Even divorced from the live performance, Goblin’s score is one-half of what makes Suspiria such a distinctive cinema experience. The other is Argento’s bold color palette of bright reds, greens and yellows, achieved via the use of Technicolor stock. Together, sight and sound establish the performative nature of Suspiria, as they do for most entries in the Giallo horror subgenre Argento helped introduce to American audiences. Giallo, Italian for “yellow,” is a tip to the yellow-paged printing of pulp thriller paperbacks; it’s a brand of heightened style that takes hold when the film’s protagonists enter their chamber of horrors. Oddly, Goblin’s era-specific electric sound seems so natural for a film set in an ancient German castle and a dance studio that emphasizes classical studies.

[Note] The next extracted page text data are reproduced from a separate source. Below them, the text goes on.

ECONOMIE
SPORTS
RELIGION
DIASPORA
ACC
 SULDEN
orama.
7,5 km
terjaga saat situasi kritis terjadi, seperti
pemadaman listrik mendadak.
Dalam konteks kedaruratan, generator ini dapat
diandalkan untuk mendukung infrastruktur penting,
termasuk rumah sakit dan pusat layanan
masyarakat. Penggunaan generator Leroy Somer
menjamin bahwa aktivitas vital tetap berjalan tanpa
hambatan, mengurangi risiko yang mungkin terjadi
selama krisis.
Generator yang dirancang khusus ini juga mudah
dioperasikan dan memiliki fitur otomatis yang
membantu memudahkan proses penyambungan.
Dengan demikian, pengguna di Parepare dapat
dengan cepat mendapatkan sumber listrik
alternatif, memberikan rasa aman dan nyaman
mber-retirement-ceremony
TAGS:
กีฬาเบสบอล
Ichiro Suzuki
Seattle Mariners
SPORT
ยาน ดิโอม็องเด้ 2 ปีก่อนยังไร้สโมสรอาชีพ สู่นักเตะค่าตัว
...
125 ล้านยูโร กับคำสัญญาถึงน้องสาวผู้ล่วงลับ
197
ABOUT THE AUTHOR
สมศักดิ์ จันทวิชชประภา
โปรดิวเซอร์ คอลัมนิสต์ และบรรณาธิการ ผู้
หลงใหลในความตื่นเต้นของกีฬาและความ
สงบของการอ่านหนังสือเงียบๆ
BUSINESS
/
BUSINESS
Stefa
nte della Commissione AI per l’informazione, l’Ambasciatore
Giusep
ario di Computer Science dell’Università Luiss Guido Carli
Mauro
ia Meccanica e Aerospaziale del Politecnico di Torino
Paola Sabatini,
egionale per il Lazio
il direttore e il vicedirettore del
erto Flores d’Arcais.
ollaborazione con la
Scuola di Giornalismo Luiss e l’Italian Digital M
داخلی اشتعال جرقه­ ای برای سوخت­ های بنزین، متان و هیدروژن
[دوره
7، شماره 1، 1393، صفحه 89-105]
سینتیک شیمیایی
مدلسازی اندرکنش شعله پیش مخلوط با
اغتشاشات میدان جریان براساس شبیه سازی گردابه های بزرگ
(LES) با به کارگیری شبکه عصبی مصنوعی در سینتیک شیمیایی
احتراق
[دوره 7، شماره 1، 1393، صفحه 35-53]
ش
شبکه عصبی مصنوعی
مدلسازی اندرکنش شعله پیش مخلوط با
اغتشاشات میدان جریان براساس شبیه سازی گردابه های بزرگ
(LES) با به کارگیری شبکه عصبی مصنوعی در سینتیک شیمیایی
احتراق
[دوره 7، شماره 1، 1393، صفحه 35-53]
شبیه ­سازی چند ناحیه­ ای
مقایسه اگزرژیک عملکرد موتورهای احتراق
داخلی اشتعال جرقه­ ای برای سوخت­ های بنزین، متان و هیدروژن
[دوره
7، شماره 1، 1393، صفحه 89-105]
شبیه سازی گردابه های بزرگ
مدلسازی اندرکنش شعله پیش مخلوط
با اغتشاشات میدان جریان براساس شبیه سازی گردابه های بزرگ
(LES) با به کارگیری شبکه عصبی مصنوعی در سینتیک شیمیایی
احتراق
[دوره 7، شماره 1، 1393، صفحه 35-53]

The rooms flash like strobe lights, the killers can emerge from nowhere, and the most violent acts are divorced of any spatial logic, making them more palatable even to the most squeamish. Example: In the famous first murder scene, a woman is inexplicably transported from an apartment unit to the roof of its grandiose lobby as she dies, removing much of the sequence’s terror as the audience begins to see the actions from an outside vantage. All the while, Goblin kicks out the jams in the aural background, though at the live performance the score was so loud and imposing it was really in the foreground, with the characters’ screams behind it. Fitting for Film Fest Gent’s focus on the marriage of sound and vision, Goblin’s performance of Suspiriamade the 37-year-old film feel fresh, vibrant and thoroughly modern.